Da ihnen niemand aufmachte, stiegen die Beamten über ein Fenster ein und entdeckten in der Küche drei Töpfe mit köchelndem Fleisch. Später sollte sich herausstellen, dass dies menschliche Überreste waren, jene von Anna Faris (73). Von ihrem Ehemann Fredrick Hengl (68) aber fehlte jede Spur.

Arbeitsbank im Badezimmer

Bei der weiteren Durchsuchung der Küche stiessen die Polizisten im Kühlschrank auf den abgetrennten und in einen Plastiksack eingewickelten Kopf der Frau sowie einen Sack mit mehreren Fleisch- und Knochenstücken. Im Badezimmer stand eine Arbeitsbank mit einer Säge und einem Fleischermesser. So wurde schnell klar: Anna Faris war regelrecht ausgeweidet worden.

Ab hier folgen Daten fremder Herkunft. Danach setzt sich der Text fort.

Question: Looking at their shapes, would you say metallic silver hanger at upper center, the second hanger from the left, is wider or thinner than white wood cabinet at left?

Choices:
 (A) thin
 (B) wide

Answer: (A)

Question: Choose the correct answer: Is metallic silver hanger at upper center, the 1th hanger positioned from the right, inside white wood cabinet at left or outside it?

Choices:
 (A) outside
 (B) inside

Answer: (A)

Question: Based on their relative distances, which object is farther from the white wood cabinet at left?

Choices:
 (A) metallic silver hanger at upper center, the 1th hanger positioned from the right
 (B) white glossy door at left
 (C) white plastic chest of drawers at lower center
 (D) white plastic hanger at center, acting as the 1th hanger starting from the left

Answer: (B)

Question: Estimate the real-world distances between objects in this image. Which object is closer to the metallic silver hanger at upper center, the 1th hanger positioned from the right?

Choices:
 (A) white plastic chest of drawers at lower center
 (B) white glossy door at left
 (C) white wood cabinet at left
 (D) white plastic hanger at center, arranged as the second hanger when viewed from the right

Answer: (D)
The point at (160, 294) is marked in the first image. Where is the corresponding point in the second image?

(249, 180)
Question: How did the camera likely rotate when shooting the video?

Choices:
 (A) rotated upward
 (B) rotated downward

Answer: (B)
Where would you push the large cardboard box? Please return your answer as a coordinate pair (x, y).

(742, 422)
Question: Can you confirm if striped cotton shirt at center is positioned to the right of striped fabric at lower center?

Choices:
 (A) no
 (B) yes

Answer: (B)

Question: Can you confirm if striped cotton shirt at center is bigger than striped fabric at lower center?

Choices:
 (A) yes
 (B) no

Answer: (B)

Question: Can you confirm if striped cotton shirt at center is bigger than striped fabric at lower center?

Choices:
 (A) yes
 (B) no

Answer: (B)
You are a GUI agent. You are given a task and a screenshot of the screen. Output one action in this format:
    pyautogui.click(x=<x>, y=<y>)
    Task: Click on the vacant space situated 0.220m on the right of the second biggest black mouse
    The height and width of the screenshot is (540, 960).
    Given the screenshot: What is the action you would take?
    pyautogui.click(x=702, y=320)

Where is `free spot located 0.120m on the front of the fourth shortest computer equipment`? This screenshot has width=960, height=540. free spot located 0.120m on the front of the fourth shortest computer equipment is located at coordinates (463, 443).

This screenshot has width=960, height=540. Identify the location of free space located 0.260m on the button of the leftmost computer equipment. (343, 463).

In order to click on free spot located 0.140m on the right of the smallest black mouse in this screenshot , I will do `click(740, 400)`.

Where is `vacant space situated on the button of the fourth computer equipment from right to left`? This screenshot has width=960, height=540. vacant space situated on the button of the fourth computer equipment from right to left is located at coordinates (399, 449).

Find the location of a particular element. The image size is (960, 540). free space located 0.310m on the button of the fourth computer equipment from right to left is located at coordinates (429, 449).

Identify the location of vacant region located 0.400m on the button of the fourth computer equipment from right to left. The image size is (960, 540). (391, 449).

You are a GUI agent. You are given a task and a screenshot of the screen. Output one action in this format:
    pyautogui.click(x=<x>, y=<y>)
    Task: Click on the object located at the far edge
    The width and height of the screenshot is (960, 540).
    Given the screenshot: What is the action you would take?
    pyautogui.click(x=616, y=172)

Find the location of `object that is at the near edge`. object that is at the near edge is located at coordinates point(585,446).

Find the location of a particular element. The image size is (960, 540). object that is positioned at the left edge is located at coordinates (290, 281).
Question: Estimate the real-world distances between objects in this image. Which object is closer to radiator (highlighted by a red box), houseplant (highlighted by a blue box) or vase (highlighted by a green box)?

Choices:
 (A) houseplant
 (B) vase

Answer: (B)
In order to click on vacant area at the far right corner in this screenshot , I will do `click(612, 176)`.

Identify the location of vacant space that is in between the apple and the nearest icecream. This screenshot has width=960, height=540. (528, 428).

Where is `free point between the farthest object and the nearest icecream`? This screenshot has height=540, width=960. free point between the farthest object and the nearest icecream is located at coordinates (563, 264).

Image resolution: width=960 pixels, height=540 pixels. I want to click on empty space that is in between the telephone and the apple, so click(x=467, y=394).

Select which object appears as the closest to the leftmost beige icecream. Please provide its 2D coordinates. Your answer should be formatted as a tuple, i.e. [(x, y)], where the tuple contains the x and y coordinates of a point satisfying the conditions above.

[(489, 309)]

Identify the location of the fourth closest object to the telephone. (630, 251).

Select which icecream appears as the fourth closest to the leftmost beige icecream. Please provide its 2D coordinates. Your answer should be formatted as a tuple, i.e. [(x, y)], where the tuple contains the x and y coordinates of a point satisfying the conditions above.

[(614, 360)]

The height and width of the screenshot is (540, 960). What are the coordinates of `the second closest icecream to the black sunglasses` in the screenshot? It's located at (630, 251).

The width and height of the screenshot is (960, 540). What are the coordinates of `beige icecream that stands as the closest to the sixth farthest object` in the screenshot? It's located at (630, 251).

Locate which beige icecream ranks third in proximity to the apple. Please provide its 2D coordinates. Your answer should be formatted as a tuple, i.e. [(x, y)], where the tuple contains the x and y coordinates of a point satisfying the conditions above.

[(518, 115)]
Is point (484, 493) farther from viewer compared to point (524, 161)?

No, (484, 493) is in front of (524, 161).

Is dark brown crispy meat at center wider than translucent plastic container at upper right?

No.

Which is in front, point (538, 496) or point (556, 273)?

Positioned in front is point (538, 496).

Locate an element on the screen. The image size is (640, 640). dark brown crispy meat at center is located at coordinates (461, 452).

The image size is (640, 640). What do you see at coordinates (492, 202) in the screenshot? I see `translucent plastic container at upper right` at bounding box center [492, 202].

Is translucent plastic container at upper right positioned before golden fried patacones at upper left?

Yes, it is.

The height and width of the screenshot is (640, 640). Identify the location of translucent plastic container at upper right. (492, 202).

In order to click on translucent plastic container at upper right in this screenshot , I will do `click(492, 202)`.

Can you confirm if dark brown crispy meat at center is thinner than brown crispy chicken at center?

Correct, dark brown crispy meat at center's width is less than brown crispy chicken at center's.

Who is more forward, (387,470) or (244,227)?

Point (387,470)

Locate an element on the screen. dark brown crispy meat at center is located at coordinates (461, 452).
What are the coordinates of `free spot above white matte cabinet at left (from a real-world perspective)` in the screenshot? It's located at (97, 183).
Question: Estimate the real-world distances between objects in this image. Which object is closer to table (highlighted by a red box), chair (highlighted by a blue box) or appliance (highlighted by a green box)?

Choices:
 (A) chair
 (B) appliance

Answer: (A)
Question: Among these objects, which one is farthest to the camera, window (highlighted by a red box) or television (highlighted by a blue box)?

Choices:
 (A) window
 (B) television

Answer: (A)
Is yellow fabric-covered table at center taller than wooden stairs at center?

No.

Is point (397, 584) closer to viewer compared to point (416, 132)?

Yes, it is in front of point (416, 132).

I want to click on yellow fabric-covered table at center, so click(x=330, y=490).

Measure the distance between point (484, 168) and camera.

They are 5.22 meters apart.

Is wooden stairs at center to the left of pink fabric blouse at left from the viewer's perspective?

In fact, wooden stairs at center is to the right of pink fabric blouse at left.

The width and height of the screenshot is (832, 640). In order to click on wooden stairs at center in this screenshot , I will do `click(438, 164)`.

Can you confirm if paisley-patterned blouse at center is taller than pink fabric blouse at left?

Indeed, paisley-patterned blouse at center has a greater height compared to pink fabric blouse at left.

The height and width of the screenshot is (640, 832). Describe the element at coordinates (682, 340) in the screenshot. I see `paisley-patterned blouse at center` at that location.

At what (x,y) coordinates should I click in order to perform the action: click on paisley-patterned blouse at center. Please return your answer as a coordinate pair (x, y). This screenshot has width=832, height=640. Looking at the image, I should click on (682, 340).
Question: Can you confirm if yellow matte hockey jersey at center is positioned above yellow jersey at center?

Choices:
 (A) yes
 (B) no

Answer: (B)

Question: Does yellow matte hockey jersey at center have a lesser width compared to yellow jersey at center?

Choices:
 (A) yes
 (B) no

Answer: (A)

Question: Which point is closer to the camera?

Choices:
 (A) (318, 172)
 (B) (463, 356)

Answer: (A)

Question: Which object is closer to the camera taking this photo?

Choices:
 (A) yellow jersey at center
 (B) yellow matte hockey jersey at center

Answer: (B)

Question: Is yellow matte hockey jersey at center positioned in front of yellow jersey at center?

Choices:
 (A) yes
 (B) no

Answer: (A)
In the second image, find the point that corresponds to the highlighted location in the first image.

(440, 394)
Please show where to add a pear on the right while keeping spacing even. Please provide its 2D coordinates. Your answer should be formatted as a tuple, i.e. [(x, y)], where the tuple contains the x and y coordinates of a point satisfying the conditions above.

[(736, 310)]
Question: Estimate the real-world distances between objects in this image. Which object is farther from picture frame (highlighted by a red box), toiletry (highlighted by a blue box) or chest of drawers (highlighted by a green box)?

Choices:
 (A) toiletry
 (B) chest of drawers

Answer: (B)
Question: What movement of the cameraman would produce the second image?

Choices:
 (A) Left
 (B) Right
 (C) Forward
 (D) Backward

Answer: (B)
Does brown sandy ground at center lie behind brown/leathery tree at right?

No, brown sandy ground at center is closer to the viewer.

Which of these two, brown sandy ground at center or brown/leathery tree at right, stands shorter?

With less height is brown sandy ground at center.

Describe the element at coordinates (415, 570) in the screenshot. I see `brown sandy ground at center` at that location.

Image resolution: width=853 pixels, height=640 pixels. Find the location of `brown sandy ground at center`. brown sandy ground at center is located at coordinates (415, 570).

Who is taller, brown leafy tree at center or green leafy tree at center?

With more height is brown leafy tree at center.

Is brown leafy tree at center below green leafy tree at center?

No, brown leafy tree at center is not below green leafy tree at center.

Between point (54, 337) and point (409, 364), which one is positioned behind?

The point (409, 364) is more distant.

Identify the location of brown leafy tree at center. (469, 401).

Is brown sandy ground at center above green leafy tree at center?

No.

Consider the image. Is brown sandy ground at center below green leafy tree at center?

Ehemann Hengl wurde wenig später in einer Bar ausserhalb der Stadt festgenommen und wegen Mordverdachts verhaftet. Ermittler gehen davon aus, dass er seine Frau zwischen dem 1. und dem 16. November umbrachte, zumal Nachbarn die Frau seit rund einem Monat nicht mehr gesehen hatten. Vielmehr fiel ihnen auf, dass sich Hengl seither ausgiebig mit seinem Abfall beschäftigte und unermüdlich Abfalltonnen in und aus dem Haus trug. Dazu habe er in der Garage immer wieder mit elektrischen Gerätschaften hantiert.

In Frauenkleidern unterwegs

Das Ehepaar sorgte in der Nachbarschaft bereits früher für Aufsehen. So soll sich die Frau seit dem Frühling zunehmend merkwürdig verhalten haben. «Sie rannte mit einem Messer im Quartier herum und schrie, dass Gott uns vernichten würde. Oder sie fütterte Vögel, unterhielt sich mit vorbeigehenden Passanten und dabei fielen ihr die Hosen herunter. Sie schien das nie zu bemerken», berichtet ein weiterer Nachbar.

Ehemann Hengl wiederum machte von sich reden, wenn er in einem lilafarbenen, langen Frauenkleid, einer Perlenkette und Ohrringen als Frau verkleidet im Quartier herumspazierte.

Er plädiert auf nicht schuldig

Die Gerichtsmedizin hat die Todesursache von Anna Faris noch nicht bestimmt. Ermittlern zufolge gab es «keine Hinweise auf Kannibalismus zu dieser Zeit». Gestern wurde Hengl dem Gericht vorgeführt und die Anklage – Mord ersten Grades, Grausamkeit und strafbare Handhabung von menschlichen Überresten – verlesen. Hengl plädiert in allen Punkten auf nicht schuldig. Das Gericht hat eine Kaution von fünf Millionen Dollar festgesetzt. Noch ist der Prozesstermin gegen Hengl offen.